§ Recorded information
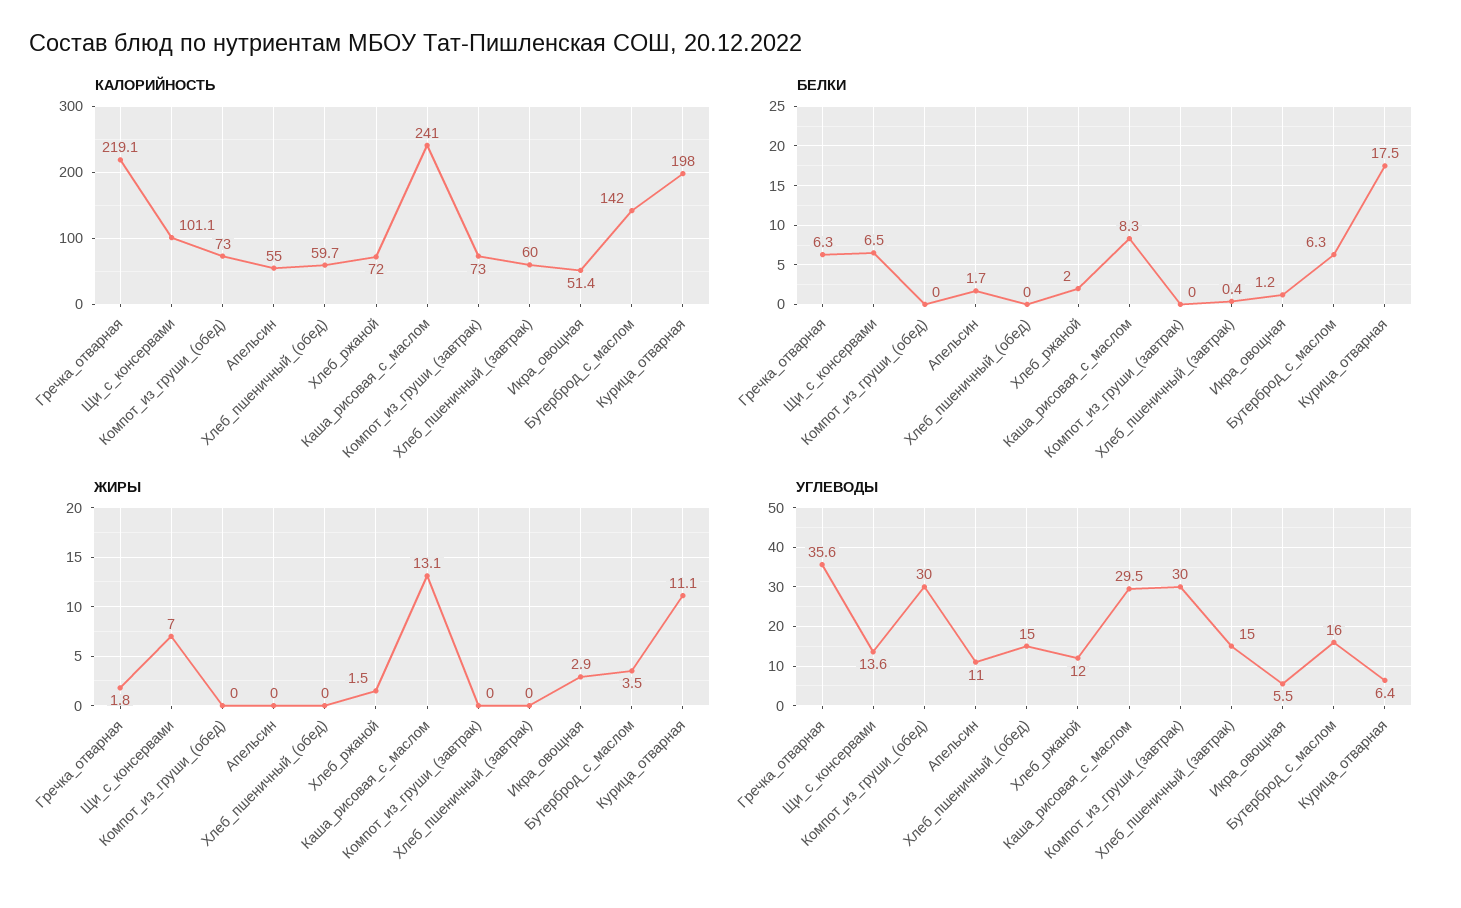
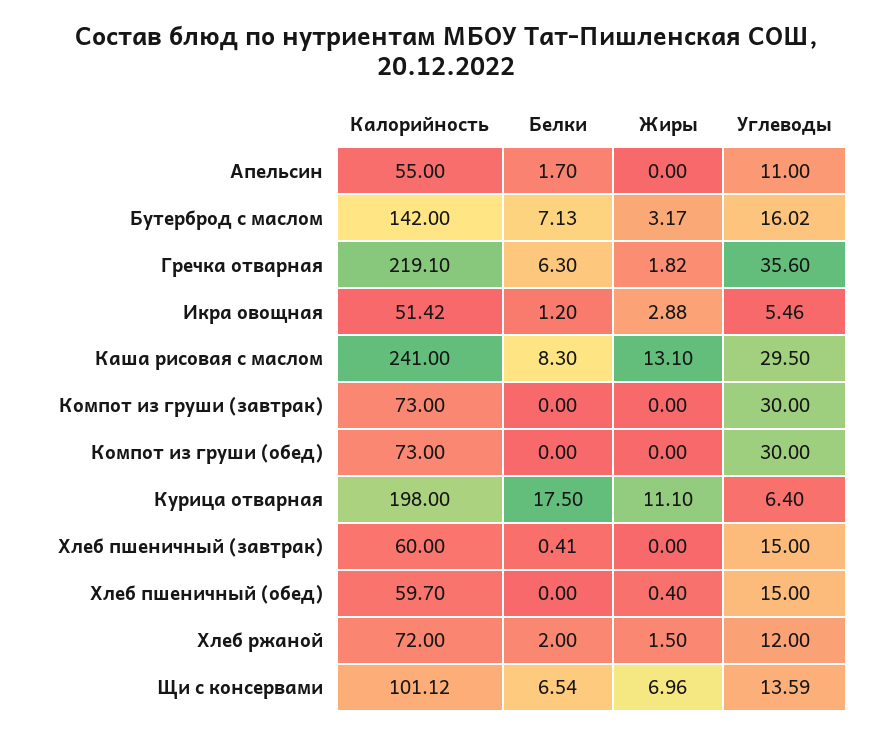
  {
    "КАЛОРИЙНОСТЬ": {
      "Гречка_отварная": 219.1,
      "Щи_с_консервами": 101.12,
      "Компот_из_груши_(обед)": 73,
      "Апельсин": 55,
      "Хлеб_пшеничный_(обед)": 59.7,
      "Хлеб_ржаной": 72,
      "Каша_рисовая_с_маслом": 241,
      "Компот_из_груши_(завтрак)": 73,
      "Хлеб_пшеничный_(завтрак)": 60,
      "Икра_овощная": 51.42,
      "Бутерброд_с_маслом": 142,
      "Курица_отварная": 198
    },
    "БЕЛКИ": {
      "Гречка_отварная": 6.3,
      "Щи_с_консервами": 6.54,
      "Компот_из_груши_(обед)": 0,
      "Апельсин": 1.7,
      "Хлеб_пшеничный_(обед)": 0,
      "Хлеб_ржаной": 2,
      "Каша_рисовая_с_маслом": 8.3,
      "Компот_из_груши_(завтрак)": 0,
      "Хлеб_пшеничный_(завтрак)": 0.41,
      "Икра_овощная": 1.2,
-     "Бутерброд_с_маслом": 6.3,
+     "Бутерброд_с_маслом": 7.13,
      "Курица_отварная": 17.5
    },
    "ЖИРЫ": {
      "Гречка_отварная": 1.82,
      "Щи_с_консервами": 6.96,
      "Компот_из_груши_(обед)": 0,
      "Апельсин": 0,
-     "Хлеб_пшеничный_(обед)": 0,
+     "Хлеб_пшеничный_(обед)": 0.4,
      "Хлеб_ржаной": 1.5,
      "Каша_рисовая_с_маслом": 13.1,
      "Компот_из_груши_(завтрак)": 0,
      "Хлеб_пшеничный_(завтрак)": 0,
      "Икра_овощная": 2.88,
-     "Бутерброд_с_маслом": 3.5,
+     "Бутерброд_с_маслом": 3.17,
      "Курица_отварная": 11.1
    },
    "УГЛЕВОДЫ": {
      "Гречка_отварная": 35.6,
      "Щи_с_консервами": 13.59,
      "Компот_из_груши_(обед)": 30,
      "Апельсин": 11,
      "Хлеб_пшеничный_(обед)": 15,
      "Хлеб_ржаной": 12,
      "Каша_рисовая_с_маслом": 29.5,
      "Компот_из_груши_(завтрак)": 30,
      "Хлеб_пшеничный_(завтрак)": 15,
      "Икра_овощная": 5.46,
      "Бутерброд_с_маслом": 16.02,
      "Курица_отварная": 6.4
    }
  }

§ Activity
Output every entry above exactly as written, but omit the pictures.

§ Solution to the exercise
  {
    "КАЛОРИЙНОСТЬ": {
      "Гречка_отварная": 219.1,
      "Щи_с_консервами": 101.12,
      "Компот_из_груши_(обед)": 73,
      "Апельсин": 55,
      "Хлеб_пшеничный_(обед)": 59.7,
      "Хлеб_ржаной": 72,
      "Каша_рисовая_с_маслом": 241,
      "Компот_из_груши_(завтрак)": 73,
      "Хлеб_пшеничный_(завтрак)": 60,
      "Икра_овощная": 51.42,
      "Бутерброд_с_маслом": 142,
      "Курица_отварная": 198
    },
    "БЕЛКИ": {
      "Гречка_отварная": 6.3,
      "Щи_с_консервами": 6.54,
      "Компот_из_груши_(обед)": 0,
      "Апельсин": 1.7,
      "Хлеб_пшеничный_(обед)": 0,
      "Хлеб_ржаной": 2,
      "Каша_рисовая_с_маслом": 8.3,
      "Компот_из_груши_(завтрак)": 0,
      "Хлеб_пшеничный_(завтрак)": 0.41,
      "Икра_овощная": 1.2,
-     "Бутерброд_с_маслом": 6.3,
+     "Бутерброд_с_маслом": 7.13,
      "Курица_отварная": 17.5
    },
    "ЖИРЫ": {
      "Гречка_отварная": 1.82,
      "Щи_с_консервами": 6.96,
      "Компот_из_груши_(обед)": 0,
      "Апельсин": 0,
-     "Хлеб_пшеничный_(обед)": 0,
+     "Хлеб_пшеничный_(обед)": 0.4,
      "Хлеб_ржаной": 1.5,
      "Каша_рисовая_с_маслом": 13.1,
      "Компот_из_груши_(завтрак)": 0,
      "Хлеб_пшеничный_(завтрак)": 0,
      "Икра_овощная": 2.88,
-     "Бутерброд_с_маслом": 3.5,
+     "Бутерброд_с_маслом": 3.17,
      "Курица_отварная": 11.1
    },
    "УГЛЕВОДЫ": {
      "Гречка_отварная": 35.6,
      "Щи_с_консервами": 13.59,
      "Компот_из_груши_(обед)": 30,
      "Апельсин": 11,
      "Хлеб_пшеничный_(обед)": 15,
      "Хлеб_ржаной": 12,
      "Каша_рисовая_с_маслом": 29.5,
      "Компот_из_груши_(завтрак)": 30,
      "Хлеб_пшеничный_(завтрак)": 15,
      "Икра_овощная": 5.46,
      "Бутерброд_с_маслом": 16.02,
      "Курица_отварная": 6.4
    }
  }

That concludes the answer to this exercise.